**Task details**: Copy each of the following rows word for word, without changing anything.

**Raw records**:
════

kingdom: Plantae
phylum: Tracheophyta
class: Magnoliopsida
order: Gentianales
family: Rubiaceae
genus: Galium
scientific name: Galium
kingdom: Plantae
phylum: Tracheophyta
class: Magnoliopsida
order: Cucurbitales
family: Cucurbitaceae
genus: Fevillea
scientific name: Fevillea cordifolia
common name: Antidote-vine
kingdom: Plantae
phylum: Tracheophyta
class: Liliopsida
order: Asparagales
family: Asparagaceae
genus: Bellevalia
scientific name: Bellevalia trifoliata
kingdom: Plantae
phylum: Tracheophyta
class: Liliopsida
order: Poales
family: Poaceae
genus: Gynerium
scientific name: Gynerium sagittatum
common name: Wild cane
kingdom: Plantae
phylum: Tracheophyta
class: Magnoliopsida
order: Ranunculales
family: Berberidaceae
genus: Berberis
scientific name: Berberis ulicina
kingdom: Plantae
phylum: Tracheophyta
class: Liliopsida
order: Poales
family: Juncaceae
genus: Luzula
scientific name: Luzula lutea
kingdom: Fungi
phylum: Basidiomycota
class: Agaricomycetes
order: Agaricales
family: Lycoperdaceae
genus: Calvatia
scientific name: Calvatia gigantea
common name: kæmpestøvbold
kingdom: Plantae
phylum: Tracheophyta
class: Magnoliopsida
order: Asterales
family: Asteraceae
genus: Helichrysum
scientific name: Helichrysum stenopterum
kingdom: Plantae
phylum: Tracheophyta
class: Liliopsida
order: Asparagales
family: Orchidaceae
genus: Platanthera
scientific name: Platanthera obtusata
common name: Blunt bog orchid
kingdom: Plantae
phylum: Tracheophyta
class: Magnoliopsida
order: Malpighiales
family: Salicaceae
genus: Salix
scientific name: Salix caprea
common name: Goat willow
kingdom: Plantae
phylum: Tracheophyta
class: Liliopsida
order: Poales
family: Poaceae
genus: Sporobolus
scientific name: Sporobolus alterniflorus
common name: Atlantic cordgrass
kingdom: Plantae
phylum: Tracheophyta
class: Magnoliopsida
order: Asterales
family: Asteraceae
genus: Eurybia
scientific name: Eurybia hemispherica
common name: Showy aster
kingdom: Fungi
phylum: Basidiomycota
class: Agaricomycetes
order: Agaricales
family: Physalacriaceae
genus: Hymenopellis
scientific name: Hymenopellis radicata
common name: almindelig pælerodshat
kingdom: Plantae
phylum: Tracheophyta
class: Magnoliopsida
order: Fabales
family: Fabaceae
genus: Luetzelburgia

════

**Written solution**:
kingdom: Plantae
phylum: Tracheophyta
class: Magnoliopsida
order: Gentianales
family: Rubiaceae
genus: Galium
scientific name: Galium
kingdom: Plantae
phylum: Tracheophyta
class: Magnoliopsida
order: Cucurbitales
family: Cucurbitaceae
genus: Fevillea
scientific name: Fevillea cordifolia
common name: Antidote-vine
kingdom: Plantae
phylum: Tracheophyta
class: Liliopsida
order: Asparagales
family: Asparagaceae
genus: Bellevalia
scientific name: Bellevalia trifoliata
kingdom: Plantae
phylum: Tracheophyta
class: Liliopsida
order: Poales
family: Poaceae
genus: Gynerium
scientific name: Gynerium sagittatum
common name: Wild cane
kingdom: Plantae
phylum: Tracheophyta
class: Magnoliopsida
order: Ranunculales
family: Berberidaceae
genus: Berberis
scientific name: Berberis ulicina
kingdom: Plantae
phylum: Tracheophyta
class: Liliopsida
order: Poales
family: Juncaceae
genus: Luzula
scientific name: Luzula lutea
kingdom: Fungi
phylum: Basidiomycota
class: Agaricomycetes
order: Agaricales
family: Lycoperdaceae
genus: Calvatia
scientific name: Calvatia gigantea
common name: kæmpestøvbold
kingdom: Plantae
phylum: Tracheophyta
class: Magnoliopsida
order: Asterales
family: Asteraceae
genus: Helichrysum
scientific name: Helichrysum stenopterum
kingdom: Plantae
phylum: Tracheophyta
class: Liliopsida
order: Asparagales
family: Orchidaceae
genus: Platanthera
scientific name: Platanthera obtusata
common name: Blunt bog orchid
kingdom: Plantae
phylum: Tracheophyta
class: Magnoliopsida
order: Malpighiales
family: Salicaceae
genus: Salix
scientific name: Salix caprea
common name: Goat willow
kingdom: Plantae
phylum: Tracheophyta
class: Liliopsida
order: Poales
family: Poaceae
genus: Sporobolus
scientific name: Sporobolus alterniflorus
common name: Atlantic cordgrass
kingdom: Plantae
phylum: Tracheophyta
class: Magnoliopsida
order: Asterales
family: Asteraceae
genus: Eurybia
scientific name: Eurybia hemispherica
common name: Showy aster
kingdom: Fungi
phylum: Basidiomycota
class: Agaricomycetes
order: Agaricales
family: Physalacriaceae
genus: Hymenopellis
scientific name: Hymenopellis radicata
common name: almindelig pælerodshat
kingdom: Plantae
phylum: Tracheophyta
class: Magnoliopsida
order: Fabales
family: Fabaceae
genus: Luetzelburgia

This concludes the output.